Examples of live vaccines include intranasal influenza, measles, mumps, rubella, oral
polio, BCG, yellow fever, varicella, and TY21a typhoid vaccines.
- Other malignancies within the past 3 years except for adequately treated carcinoma of
the cervix or basal or squamous cell carcinomas of the skin.
- Patients who have any severe and/or uncontrolled medical conditions or other
conditions that could affect their participation in the study such as:
- severely impaired lung function, defined as spirometry and diffusion lung
capacity for carbon monoxide (DLCO) that is 50% of the normal predicted value
and/or 02 saturation that is ≤88% at rest on room air
- uncontrolled diabetes, defined as fasting serum glucose >1. 5 x ULN (Note:
Optimal glycemic control should be achieved before starting trial therapy)
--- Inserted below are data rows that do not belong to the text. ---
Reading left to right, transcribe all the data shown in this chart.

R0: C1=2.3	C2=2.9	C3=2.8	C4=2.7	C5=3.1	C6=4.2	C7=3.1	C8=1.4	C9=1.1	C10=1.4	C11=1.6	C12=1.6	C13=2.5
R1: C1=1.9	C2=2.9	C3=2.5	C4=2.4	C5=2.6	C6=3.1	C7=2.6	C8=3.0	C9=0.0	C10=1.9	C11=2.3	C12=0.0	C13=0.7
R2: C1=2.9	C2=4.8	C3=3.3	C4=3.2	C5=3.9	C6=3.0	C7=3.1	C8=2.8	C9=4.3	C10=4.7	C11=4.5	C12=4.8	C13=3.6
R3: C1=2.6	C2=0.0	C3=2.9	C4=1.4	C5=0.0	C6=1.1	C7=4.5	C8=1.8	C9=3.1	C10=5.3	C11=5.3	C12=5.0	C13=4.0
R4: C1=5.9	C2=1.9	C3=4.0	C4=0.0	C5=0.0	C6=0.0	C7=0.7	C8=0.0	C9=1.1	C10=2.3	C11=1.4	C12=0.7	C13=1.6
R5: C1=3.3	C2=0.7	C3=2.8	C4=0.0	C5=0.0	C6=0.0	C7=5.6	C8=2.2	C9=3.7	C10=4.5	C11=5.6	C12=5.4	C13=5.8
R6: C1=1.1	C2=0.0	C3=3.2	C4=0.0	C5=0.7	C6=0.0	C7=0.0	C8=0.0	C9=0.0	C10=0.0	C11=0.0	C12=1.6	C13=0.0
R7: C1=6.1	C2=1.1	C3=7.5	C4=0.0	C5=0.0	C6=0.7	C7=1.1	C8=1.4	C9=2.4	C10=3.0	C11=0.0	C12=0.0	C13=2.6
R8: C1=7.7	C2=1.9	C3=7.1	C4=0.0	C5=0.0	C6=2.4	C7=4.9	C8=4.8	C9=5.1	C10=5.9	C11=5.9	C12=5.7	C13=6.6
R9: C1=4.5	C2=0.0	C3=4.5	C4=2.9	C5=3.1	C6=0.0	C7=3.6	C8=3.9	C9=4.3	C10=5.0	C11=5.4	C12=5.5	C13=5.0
- active (acute or chronic) or uncontrolled severe infections
- liver disease such as cirrhosis or severe hepatic impairment (Child-Pugh class
C).
Note: A detailed assessment of Hepatitis B/C medical history and risk factors must be done
at screening for all patients. HBV DNA and HCV RNA PCR testing are required at screening
for all patients with a positive medical history based on risk factors and/or confirmation
of prior HBV/HCV infection.
- A known history of HIV seropositivity.
- Impairment of gastrointestinal function or gastrointestinal disease that may
significantly alter the absorption of everolimus (e. g., ulcerative disease,
uncontrolled nausea, vomiting, diarrhea, malabsorption syndrome, or small bowel
resection).
- Patients with an active, bleeding diathesis or on oral anti-vitamin K medication
(except low-dose warfarin and aspirin or equivalent, as long as the INR ≤2. 0).
- Unable or unwilling to discontinue use of prohibited fruit (or its juices) and
prohibited medications listed in Appendices II and III for at least 14 days or 5
half-lives of a drug (whichever is longer) prior to the first dose of study drug and
for the duration of the study.
- Female patients who are pregnant or breastfeeding, or adults of reproductive
potential who are not using effective birth control methods. Adequate contraception
must be used throughout the trial and for 8 weeks after the last dose of study drug,
by both sexes. Women of childbearing potential (WOCBP) must have a negative urine or
serum pregnancy test within 7 days prior to everolimus initiation.
- Male patients whose sexual partner(s) are WOCBP who are not willing to use adequate
contraception, during the study and for 8 weeks after the end of treatment
- Contraindication to gadolinium-enhanced MRI imaging.
- Inability to comply with study and/or follow-up procedures.
- History of noncompliance to medical regimens.